/ 16 April 1999

The grooming of a `caring’ president

Ivor Powell

Some time last year those in the inner circles of the African National Congress and the party’s official spin doctors took to referring to Deputy President Thabo Mbeki, in a seemingly hubristic way, as “the president”.

It was only when you challenged them, insisting that the president’s name was Nelson Mandela and that his tenure in office had another year to run, that they would, rather grudgingly, concede the rider … “of the ANC”.

The decision to promote Mbeki to the president-in-waiting before the elections was taken at the ANC’s national conference in December 1997. With the prospect of Mandela’s retirement from the political scene – and faced with media speculation about whether Mbeki was statesman enough to “fill his shoes” – much discussion focused on how Mbeki could be promoted as the man for the job.

Out of these discussions a two-part strategy was born, sources close to the process told the Mail & Guardian.

On one level Mbeki was promoted as heir to Mandela, and an intellectual and political philosopher of note via his sponsorship of the notion of the “African renaissance”.

The other part is what we are seeing in ANC campaigning: the image of Mbeki as the man who will lead the country through the next five years, when transformation will build on the transition of the Mandela years. The ANC is selling Mbeki’s political strengths, his wisdom, his humanity and his caring.

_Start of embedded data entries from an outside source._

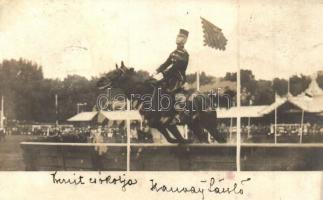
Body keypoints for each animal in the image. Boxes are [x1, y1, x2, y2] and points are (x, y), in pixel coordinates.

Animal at [97, 61, 227, 144]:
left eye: (115, 72)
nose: (100, 81)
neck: (145, 93)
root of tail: (207, 98)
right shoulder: (160, 124)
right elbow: (171, 137)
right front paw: (183, 140)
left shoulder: (164, 122)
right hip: (194, 124)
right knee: (204, 137)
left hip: (209, 124)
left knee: (220, 138)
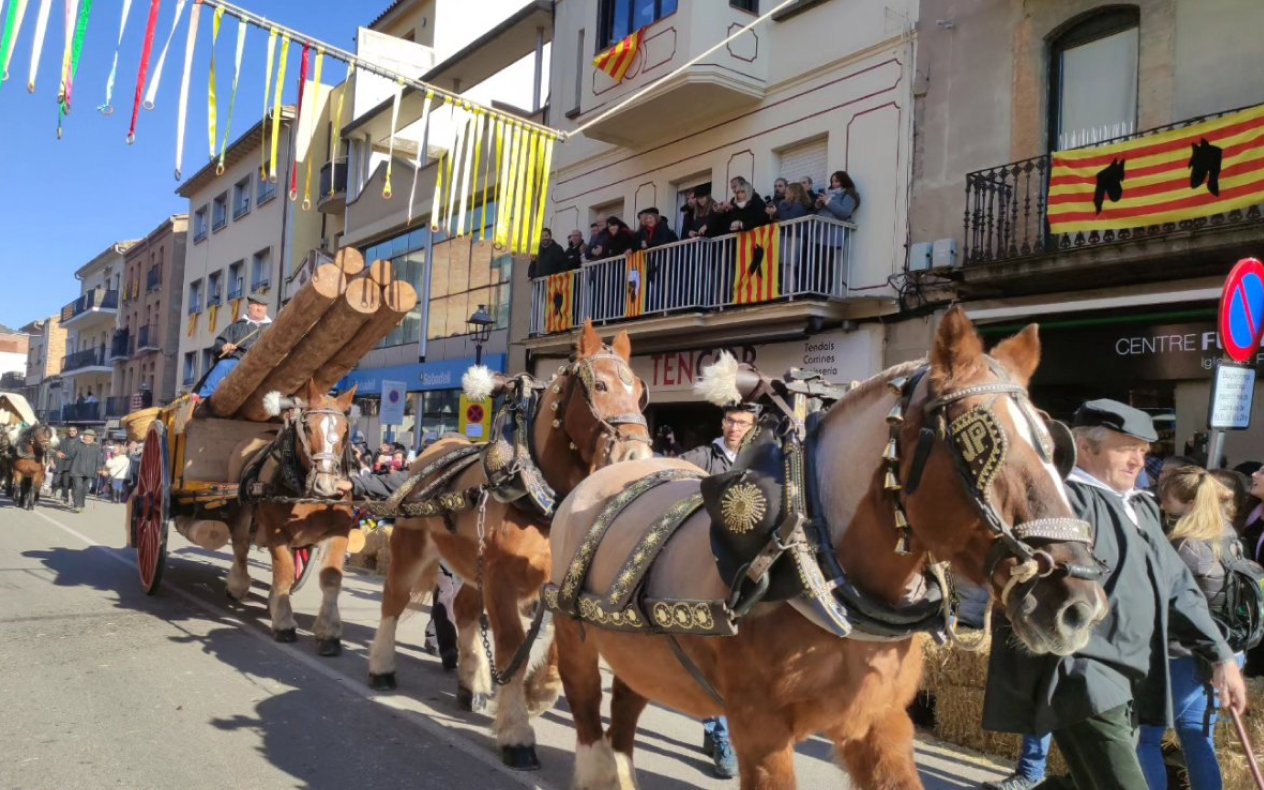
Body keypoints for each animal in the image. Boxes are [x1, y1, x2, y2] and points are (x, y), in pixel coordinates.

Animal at [222, 381, 358, 652]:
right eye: (307, 427)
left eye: (345, 430)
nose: (326, 486)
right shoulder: (277, 533)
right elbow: (284, 573)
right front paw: (283, 623)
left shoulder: (338, 533)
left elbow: (330, 579)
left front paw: (328, 632)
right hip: (241, 515)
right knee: (241, 549)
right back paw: (238, 585)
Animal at [366, 318, 657, 763]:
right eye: (600, 386)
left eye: (640, 391)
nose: (636, 460)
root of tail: (432, 451)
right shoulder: (501, 582)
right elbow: (510, 647)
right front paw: (516, 730)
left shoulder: (562, 586)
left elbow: (556, 650)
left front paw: (537, 693)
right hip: (412, 548)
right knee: (394, 600)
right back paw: (382, 668)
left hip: (471, 565)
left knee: (465, 611)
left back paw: (473, 683)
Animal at [548, 309, 1112, 788]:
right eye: (978, 443)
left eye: (1055, 447)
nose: (1079, 606)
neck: (814, 565)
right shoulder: (761, 733)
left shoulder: (881, 723)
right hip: (574, 638)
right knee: (589, 718)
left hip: (637, 650)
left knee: (624, 710)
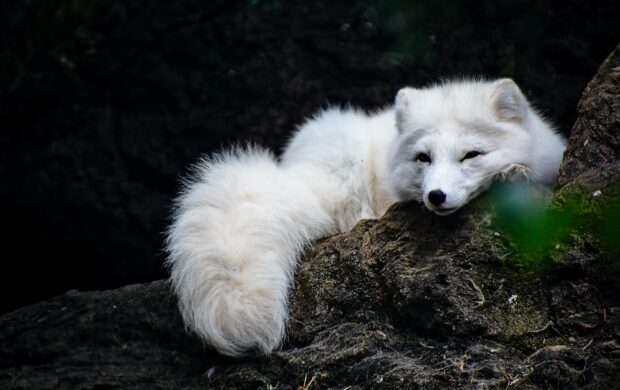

“All the qualities we are building our campaign around are there in the president,” says ANC representative Thabo Masebe. “We just needed to bring them out.”

Others are less sanguine, suggesting that a public persona has been constructed to supplement what Mbeki lacked. The memory is frequently invoked of Mbeki physically recoiling on television from the touch of a child during a special broadcast for World Aids Day.

But since early last year, television watchers might have noted that Mbeki has handed over the keys to more houses that government has built than the rest of the ANC government put together; he has also opened more taps; he has connected more electricity; and presided over the creation of more jobs.

Mandela has more and more taken a back seat, relegated in election posters to teaching South Africans to do the “Madiba jive”.

The ANC’s elections committee decided that, after the formal launch of its campaign, all election material would feature Mbeki as party leader and president-in-waiting. He is smiling; he is confident; in some images a visionary of sorts, looking into an unspecified distance.

In contrast to the ANC’s confident campaigning, opposition parties appear to be more concerned with the shortcomings of the government than with their own strengths. The Inkatha Freedom Party wants to “make South Africa governable”.

The New National Party rallies under the slogan “Let’s Make South Africa Work”. For its part the Democratic Party is selling an image of defiance and is building its campaign around the personality of its leader. But here the guiding image has DP leader Tony Leon with his arms folded, a steely gaze in his eye as he looks out over the legend: “The guts to fight back”.

He looks more than a little like one of those World Wrestling Federation characters … the Corporate Avenger maybe.

But the problem for the opposition parties is that in the face of a governing party as powerful as the ANC, the slogans are open to misinterpretation.

Fight back? Against what? Democracy?

Governable? Like it was in the homelands era?